New management brings acoustical holography to market

January 2, 2007

The thrust for Richland, WA-based Advanced Imaging Technologies over the last four years has been to transform the acoustical holography system developed by its predecessor firm, Advanced Diagnostics, into a commercial product. The fruit of those labors is the company’s first product, its Aria Breast Imaging System.

The thrust for Richland, WA-based Advanced Imaging Technologies over the last four years has been to transform the acoustical holography system developed by its predecessor firm, Advanced Diagnostics, into a commercial product. The fruit of those labors is the company's first product, its Aria Breast Imaging System.

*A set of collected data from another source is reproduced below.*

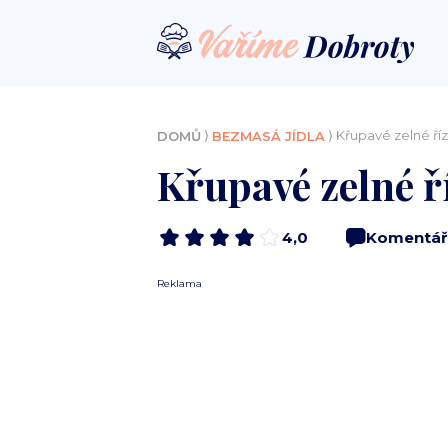
⟩
⟩ Křupavé zelné říz
DOMŮ
BEZMASÁ JÍDLA
Křupavé zelné ř
4,0
Komentář
Reklama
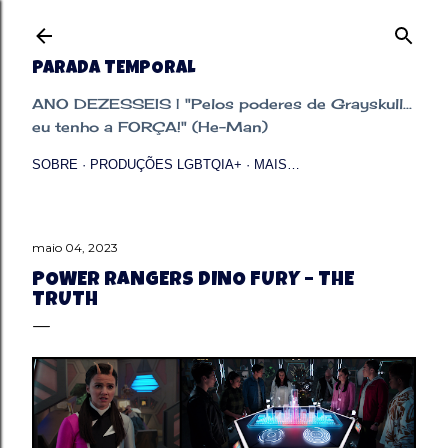
Pular para o conteúdo principal
PARADA TEMPORAL
ANO DEZESSEIS | "Pelos poderes de Grayskull...
eu tenho a FORÇA!" (He-Man)
SOBRE
PRODUÇÕES LGBTQIA+
MAIS…
maio 04, 2023
POWER RANGERS DINO FURY – THE
TRUTH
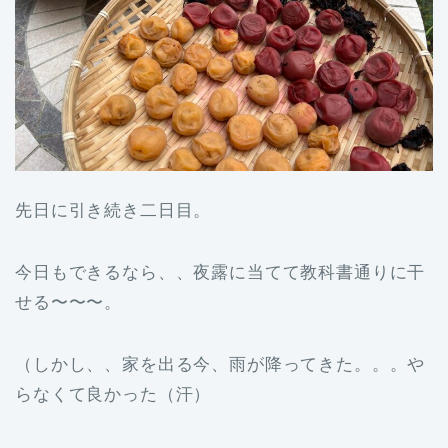
先日に引き続き二日目。
今日もできるなら、、夜露に当てて教科書通りに干
せる〜〜〜。
（しかし、、家を出る今、雨が降ってきた。。。や
らなくて良かった（汗）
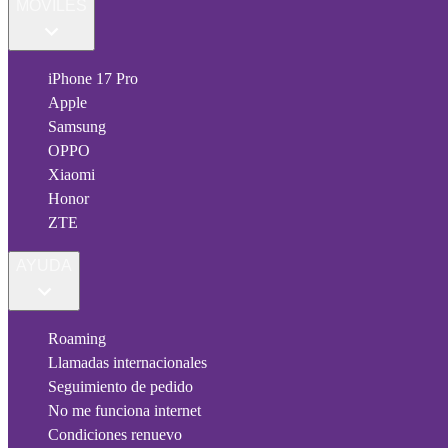
MÓVILES
iPhone 17 Pro
Apple
Samsung
OPPO
Xiaomi
Honor
ZTE
AYUDA
Roaming
Llamadas internacionales
Seguimiento de pedido
No me funciona internet
Condiciones renuevo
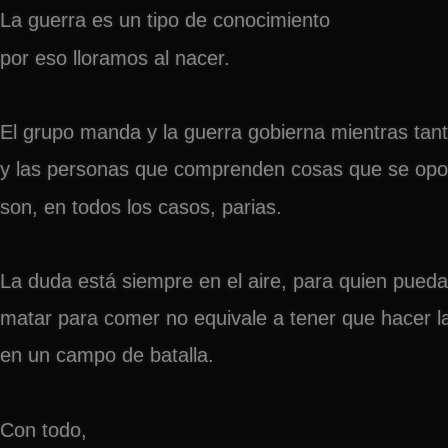
La guerra es un tipo de conocimiento
por eso lloramos al nacer.
El grupo manda y la guerra gobierna mientras tant
y las personas que comprenden cosas que se op
son, en todos los casos, parias.
La duda está siempre en el aire, para quien pueda
matar para comer no equivale a tener que hacer l
en un campo de batalla.
Con todo,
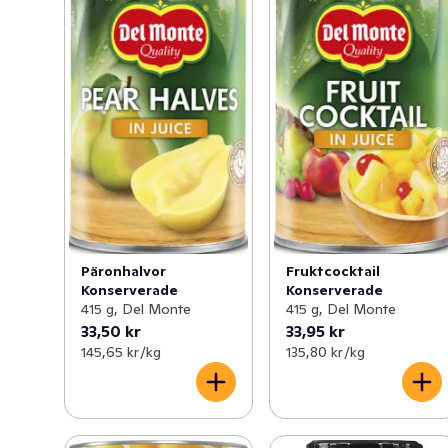
Päronhalvor
Fruktcocktail
Konserverade
Konserverade
415 g, Del Monte
415 g, Del Monte
33,50 kr
33,95 kr
145,65 kr /kg
135,80 kr /kg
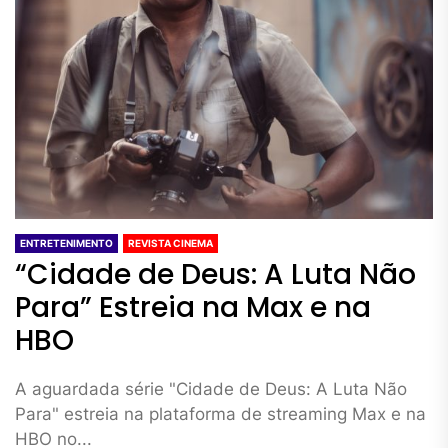
ENTRETENIMENTO
REVISTA CINEMA
“Cidade de Deus: A Luta Não
Para” Estreia na Max e na
HBO
A aguardada série "Cidade de Deus: A Luta Não
Para" estreia na plataforma de streaming Max e na
HBO no...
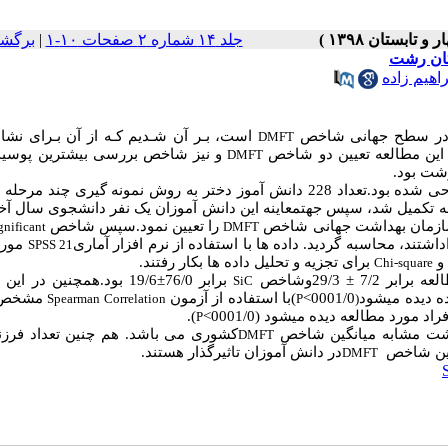
برگشت
|
جلد ۱۴ شماره ۲ صفحات ۱۰-۱
راهیم زاده
نی در سطح جهانی شاخص
است، بـر آن شـدیم کـه از آن بـرای نشا
DMFT
 این مطالعه تعیین دو شاخص
و نیز شاخص بررسی بیشترین پوسید
DMFT
مطالعه حاضر به صورت یک مطالعه مقطعی توصیفی طراحی شده بود.تعداد 228 دانش آموز دختر به روش نمونه گیری چند
تکمیل شد، سپس جهتمعاینه این دانش آموزان یک نفر دانشجوی سال آخر
 سازمان بهداشت جهانی شاخص
را تعیین نمود.سپس شاخص
gnificant
DMFT
شتند، محاسبه گردید. داده ها با استفاده از نرم افزار آماری
مورد
SPSS 21
و
برای تجزیه و تحلیل داده ها بکار رفتند.
Chi-square
7/ ± 29/3وشاخص
برابر 76/0±19/6 بود.همچنین در 
SiC
مشخص گ
)با استفاده از آزمون
0001/0>
ده دیده میشود
Spearman Correlation
P
)
).
د مورد مطالعه دیده میشود (0001/0
P
کشوری می باشد. هم چنین تعداد فرزن
DMFT
انگین شاخص
در دانش آموزان تاثیرگذار هستند.
DMFT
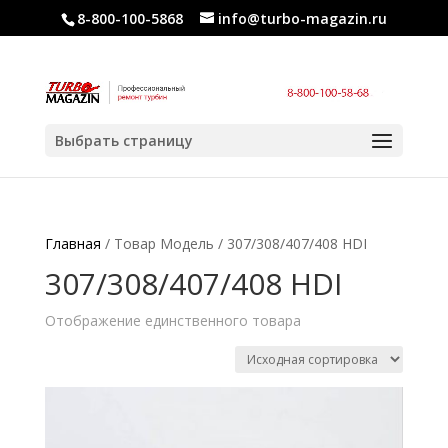
8-800-100-5868
info@turbo-magazin.ru
Выбрать страницу
Главная
/ Товар Модель / 307/308/407/408 HDI
307/308/407/408 HDI
Отображение единственного товара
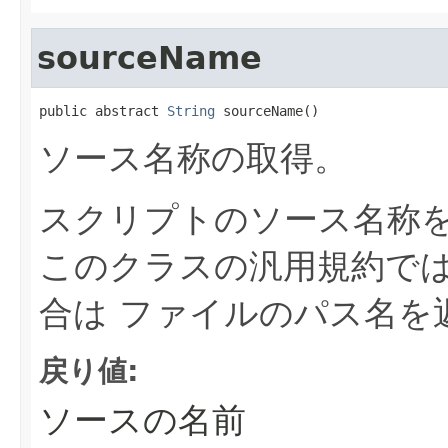
sourceName
public abstract 
String
 sourceName()
ソース名称の取得。
スクリプトのソース名称
このクラスの汎用規約で
合は ファイルのパス名を
戻り値:
ソースの名前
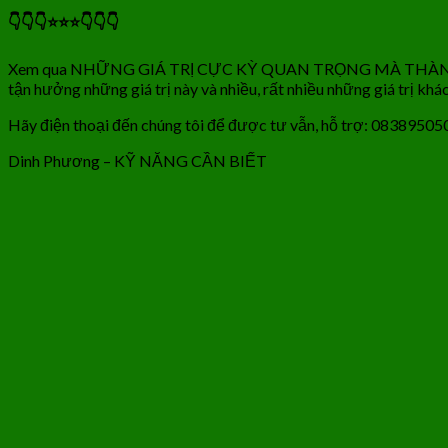
👇👇👇⭐️⭐️⭐️👇👇👇
Xem qua NHỮNG GIÁ TRỊ CỰC KỲ QUAN TRỌNG MÀ THÀNH VIÊN
tận hưởng những giá trị này và nhiều, rất nhiều những giá trị k
Hãy điện thoại đến chúng tôi để được tư vẫn, hỗ trợ: 083895050
Dinh Phương – KỸ NĂNG CẦN BIẾT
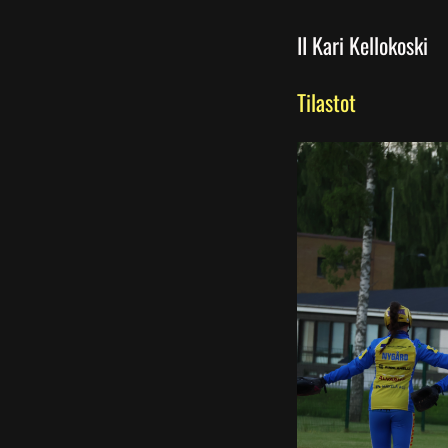
II Kari Kellokoski
Tilastot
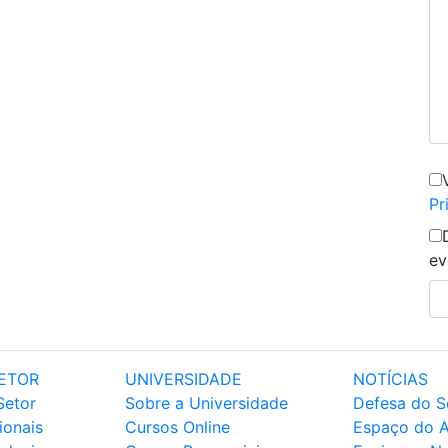
Pr
ev
ETOR
UNIVERSIDADE
NOTÍCIAS
Setor
Sobre a Universidade
Defesa do S
ionais
Cursos Online
Espaço do 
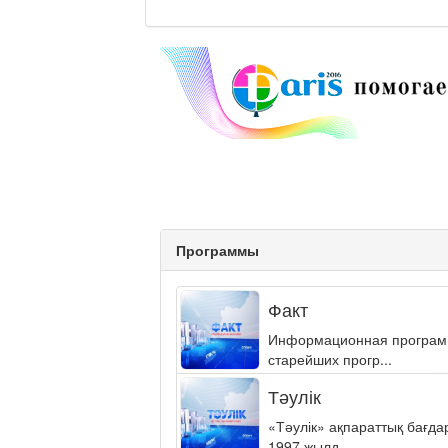
Программы
Факт
Информационная программа
старейших прогр...
Тәулік
«Тәулік» ақпараттық бағд
1997 жылд...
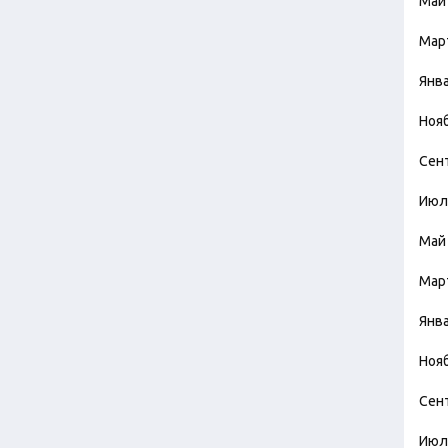
Май
Мар
Янв
Ноя
Сен
Июл
Май
Мар
Янв
Ноя
Сен
Июл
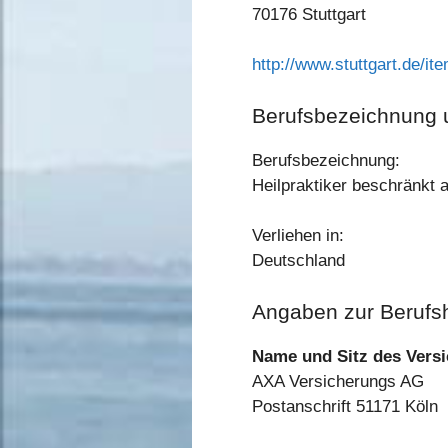
70176 Stuttgart
http://www.stuttgart.de/i
Berufsbezeichnung 
Berufsbezeichnung:
Heilpraktiker beschränkt 
Verliehen in:
Deutschland
Angaben zur Berufs­h
Name und Sitz des Versi
AXA Versicherungs AG
Postanschrift 51171 Köln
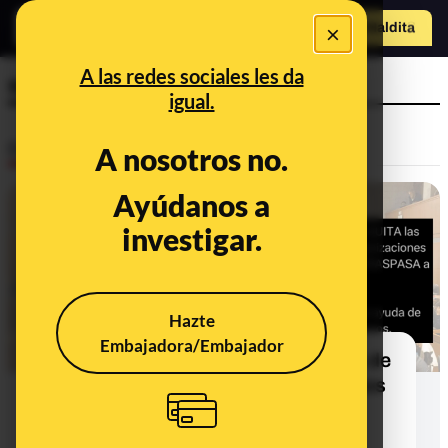
×
Hazte Maldit
o
Abrir menú
A las redes sociales les da
subvenciones
igual.
Desinfo
A nosotros no.
Ayúdanos a
CONTEXTO
investigar.
Hazte
Embajadora/Embajador
Qué sabemos sobre si el Gobierno de
Aragón va a traspasar a los enfermos
de ELA el dinero destinado a
subvenciones a sindicatos y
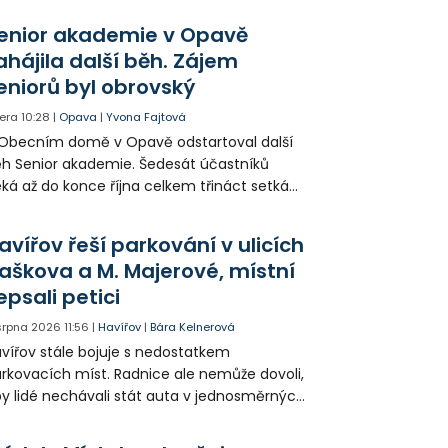
opagaci Palkovic ztvárnili starosta Radim
enior akademie v Opavě
ča a místostarosta David Kula.
ahájila další běh. Zájem
eniorů byl obrovský
era
10:28
|
Opava
|
Yvona Fajtová
Obecním domě v Opavě odstartoval další
h Senior akademie. Šedesát účastníků
ká až do konce října celkem třináct setkání
ných odborných přednášek i poznávání
sta. Na závěr převezmou úspěšní
avířov řeší parkování v ulicích
solventi certifikáty o absolvování studia a
aškova a M. Majerové, místní
obné dárky.
epsali petici
 srpna 2026
11:56
|
Havířov
|
Bára Kelnerová
vířov stále bojuje s nedostatkem
rkovacích míst. Radnice ale nemůže dovoli,
y lidé nechávali stát auta v jednosměrných
icích, kde nezbývá místo pro průjezd IZS.
tuace se teď řeší v jednom vnitrobloku, kde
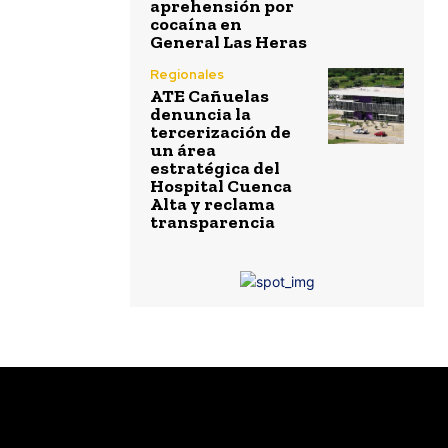
aprehensión por
cocaína en
General Las Heras
Regionales
ATE Cañuelas
denuncia la
tercerización de
un área
estratégica del
Hospital Cuenca
Alta y reclama
transparencia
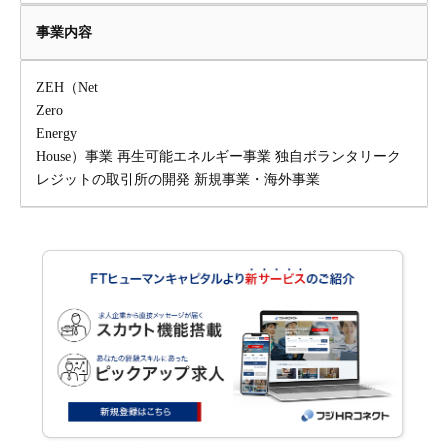
事業内容
ZEH（Net
Zero
Energy
House）事業 再生可能エネルギー事業 独自ボランタリーク
レジットの取引所の開発 新規事業・海外事業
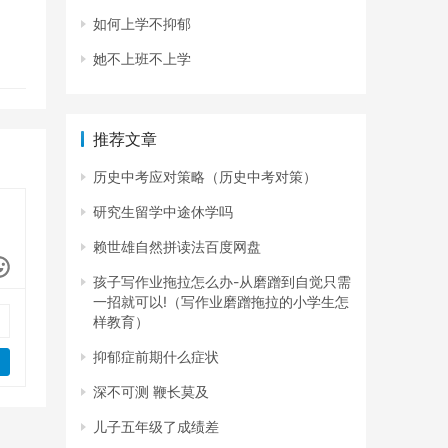
如何上学不抑郁
她不上班不上学
推荐文章
历史中考应对策略（历史中考对策）
研究生留学中途休学吗
赖世雄自然拼读法百度网盘
孩子写作业拖拉怎么办-从磨蹭到自觉只需
一招就可以!（写作业磨蹭拖拉的小学生怎
样教育）
抑郁症前期什么症状
深不可测 鞭长莫及
儿子五年级了成绩差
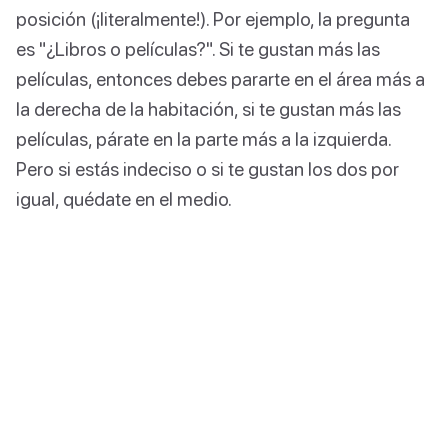
posición (¡literalmente!). Por ejemplo, la pregunta
es "¿Libros o películas?". Si te gustan más las
películas, entonces debes pararte en el área más a
la derecha de la habitación, si te gustan más las
películas, párate en la parte más a la izquierda.
Pero si estás indeciso o si te gustan los dos por
igual, quédate en el medio.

The product is the result of work performed by a management team headed by company president and CEO Lura J. Powell. Aria, shown at the 2006 RSNA meeting, takes advantage of the diffractive properties of ultrasound waves to obtain boundary and tissue information about soft structures, such as those in the breast. Aria focuses sound waves on a proprietary detector that makes more than 100 3D holograms a second. In the process, it can capture 97% of the sound waves that pass through the breast tissue, presenting anatomic data in multislice, multiplanar views.

"This is not something where you gather data and reconstruct what's inside the breast. What you see are 3D holograms of what is inside breast tissue, including ducts, ligaments, blood vessels, and cancerous and other types of lesions," Powell said.

Although AIT's acoustical holography technology has FDA clearances for use in pediatric, vascular, and large and small musculoskeletal imaging, the company is initially targeting the breast.

"The technology has general imaging capabilities, but as a company that is commercializing something new, we felt we had to focus, and breast imaging is where we believe we can do the most good right now," she said.

The company is concentrating on imaging dense breast tissue. On mammography screenings of dense breasts, particularly dense volumes and lesions appear in white, according to Powell. The Aria distinguishes between these two, depicting lesions as darker than dense masses, which absorb more sound. The ultrasound system also reveals spiculated capsules, irregular margins, and microlobulations in malignant masses. Cysts, which are less dense structures, appear light on Aria images, with smooth edges.

"About 30% to 40% of women have dense breast tissue, so it's important to have a technology that can effectively see through dense breasts and give points of reference in whole breast imaging so radiologists can quickly scan to localize any lesions and be sure they are not missing anything," Powell said.